Плесневый гриб Cephalosporium acremonium — первый источник цефалоспоринов — был выделен профессором бактериологии Университета г. Кальяри в Сардинии Джузеппе Бротцу в 1945 г. в процессе изучения микробной экологии (самоочищения) морской воды залива в месте выброса сточных вод. В дальнейшем Д. Бротцу установил, что этот микроорганизм продуцирует вещество, подав­ляющее рост и размножение различных грамположительных и грамотрицательных бактерий. Более того, инъекции этого веще­ства больным с тифозной лихорадкой приводили к быстрому улуч­шению их состояния.

В 1953 г. было выделено вещество, названное цефалоспорином С. При дальнейшем изучении установлено, что именно это соединение обладает широким спектром активности, причем наряду с грамположительными кокками также подавлялись некоторые грамотрицательные бактерии. Кроме того, цефалоспорин С сохранял активность в присутствии стафилококковой пенициллиназы.

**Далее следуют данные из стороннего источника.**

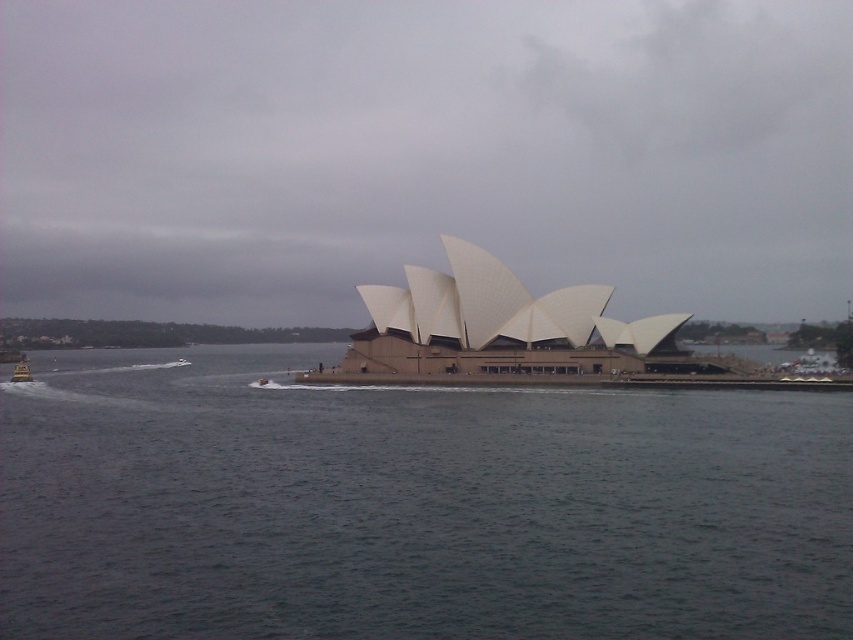
Does gray water at center have a lesser width compared to beige concrete opera house at center?

Incorrect, gray water at center's width is not less than beige concrete opera house at center's.

Does point (701, 493) come closer to viewer compared to point (521, 339)?

Yes, it is.

The height and width of the screenshot is (640, 853). Identify the location of gray water at center. (410, 506).

Does white matte sydney opera house at center come behind metallic silver boat at lower left?

No, it is not.

Between white matte sydney opera house at center and metallic silver boat at lower left, which one is positioned higher?

Positioned higher is white matte sydney opera house at center.

The image size is (853, 640). I want to click on white matte sydney opera house at center, so click(422, 152).

The height and width of the screenshot is (640, 853). Find the location of `white matte sydney opera house at center`. white matte sydney opera house at center is located at coordinates (422, 152).

At what (x,y) coordinates should I click in order to perform the action: click on white matte sydney opera house at center. Please return your answer as a coordinate pair (x, y). This screenshot has height=640, width=853. Looking at the image, I should click on (422, 152).

Which is above, white matte sydney opera house at center or beige concrete opera house at center?

Positioned higher is white matte sydney opera house at center.

Is point (258, 234) farther from viewer compared to point (633, 371)?

Yes, it is.

I want to click on white matte sydney opera house at center, so [x=422, y=152].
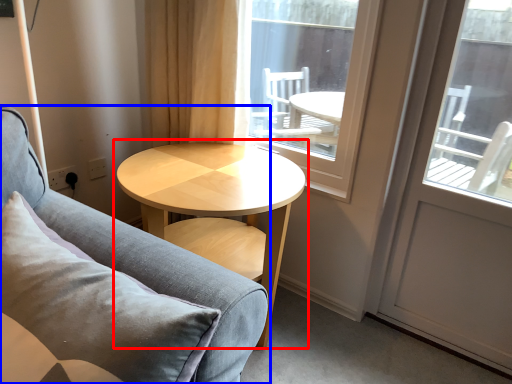
Question: Among these objects, which one is farthest to the camera, coffee table (highlighted by a red box) or studio couch (highlighted by a blue box)?

Choices:
 (A) coffee table
 (B) studio couch

Answer: (A)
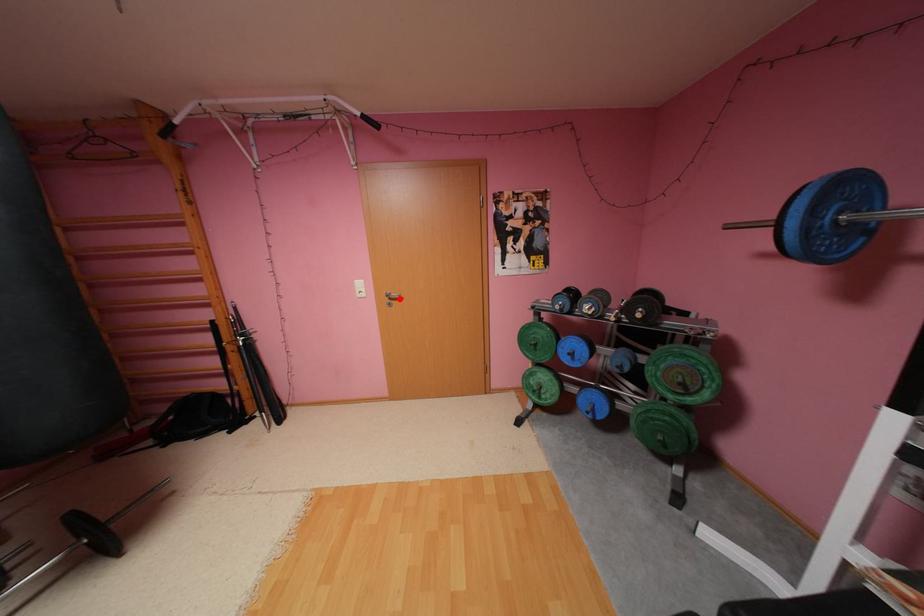
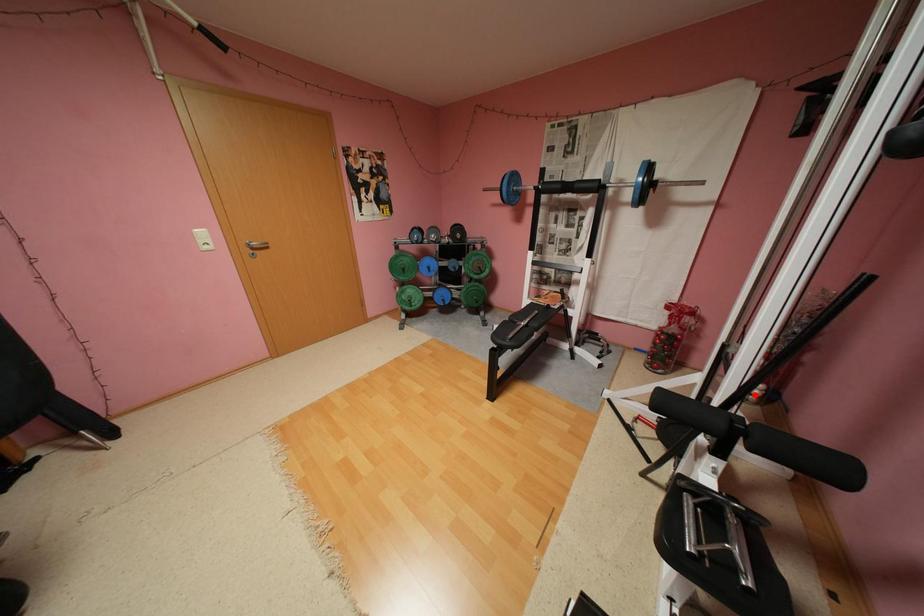
I am providing you with two images of the same scene from different viewpoints. A red point is marked on the first image and another point is marked on the second image. Are the points marked in image1 and image2 representing the same 3D position?

No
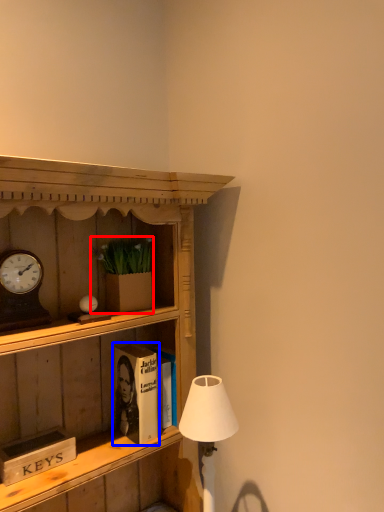
Question: Which of the following is the closest to the observer, houseplant (highlighted by a red box) or book (highlighted by a blue box)?

Choices:
 (A) houseplant
 (B) book

Answer: (A)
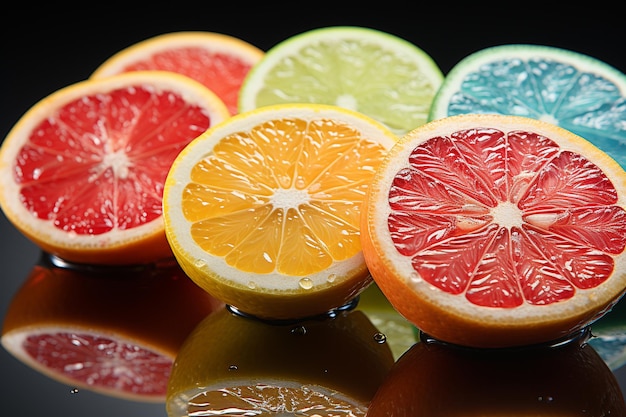
What are the coordinates of `counter top` in the screenshot? It's located at (325, 348).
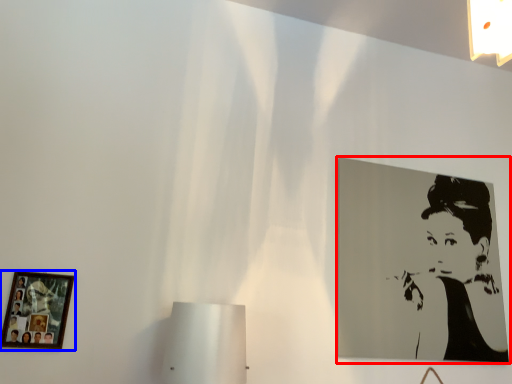
Question: Which object appears closest to the camera in this image, picture frame (highlighted by a red box) or picture frame (highlighted by a blue box)?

Однако уровень антимикробной активности цефалоспорина С был незначительным, поэтому, по аналогии с пенициллинами, требовалось создание новых полусинтетических соединений.

В 1962 г. в клиническую практику был введен первый антибиотик класса цефалоспоринов — цефалоридин. В настоящее время насчитывается более 50 цефалоспоринов.

Несмотря на различные лекарственные формы цефалоспоринов и разделение препаратов по поколениям, все они имеют общие свойства:

1) мощное бактерицидное действие;

2) низкую токсичность;

3) широкий терапевтический диапазон;

4) отсутствие действия на энтерококки, листерии, метициллиноустойчивые штаммы Staphylococcus aureus (MRSA1).

Химическая структура цефалоспоринов

Цефалоспорины представляют собой бициклические соединения, состоящие из β-лактамного и дигидротиазинового колец. Оба кольца и составляют 7-АЦК — общее ядро молекулы цефалоспоринов.

Механизм действия цефалоспоринов

Антибактериальная активность цефалоспоринов, как и других β-лактамных антибиотиков, по крайней мере частично, обусловлена торможением синтеза пептидогликана — структурной основы микробной стенки.

Пептидогликаны представляют собой длинные полисахаридные цепи, которые встраиваются в существующую пептидогликанную сеть (в процессе роста и деления клетки) с участием различных энзимов. Они и являются местом реализации антибактериальной активности (мишенями) β-лактамных антибиотиков, в том числе цефалоспоринов; они получили название «пенициллиносвязывающие белки». В результате образования «длительной» ковалентной связи β-лактамного антибиотика и РВР инактивируются. Бактерицидный эффект цефалоспоринов реализуется только в процессе роста и размножения микроорганизмов, тогда как «покоящиеся» клетки неуязвимы для действия антибиотиков.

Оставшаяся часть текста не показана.